5. OK Computer: Radiohead

If Oasis are to be credited with restoring British Music, then Radiohead have to be created with destroying it. Because no other British band could ever be held in the same light after Radiohead came up with their third album and its only now that most bands are catching up.

Best Song: Karma Police. Hatred for the monotony of life never sounded this better.

4. Grace: Jeff Buckley

With his only album, Buckley did absolutely nothing to progress the world of music. Instead he created his own world with his voice as all his instruments.

Best Song: Grace. The one song Page/Plant forgot to write.
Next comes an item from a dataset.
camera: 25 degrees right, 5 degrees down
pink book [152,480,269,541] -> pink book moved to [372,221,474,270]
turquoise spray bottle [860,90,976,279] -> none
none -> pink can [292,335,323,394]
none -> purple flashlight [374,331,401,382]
3. Automatic for the People: R.E.M.

Say what you will, REM were college rock maestros for most casual listeners till Automatic for the People came out. Then came the first two minutes of Drive and any such misconception related to maturity was thrown out of the window.

Best Song: Man on the Moon. If Andy Kaufman is still alive, he’s performing this somewhere as Tony Clifton.

2.Loveless: My Bloody Valentine

If alternative rock has something to fall back on, it’s this album and for good reason. Past the hype and the grandeur and the multi-page articles, you will find that this actually is every bit as great as everyone says it is.

Best Song: Soon. Imagine a pile of obscene noise sounding so strangely soothing that you need it like a fix.

1. Nevermind: Nirvana

The album that destroyed hair metal. The album that destroyed Michael Jackson. The album that destroyed rock excesses to the point of ridicule. And the music is great too by the way.

Best Song: Smells Like Teen Spirit. Come on, you know you’re just trying to be cool when you say you don’t like it that much. Truth is, you actually want to die in your Cobain T-shirt.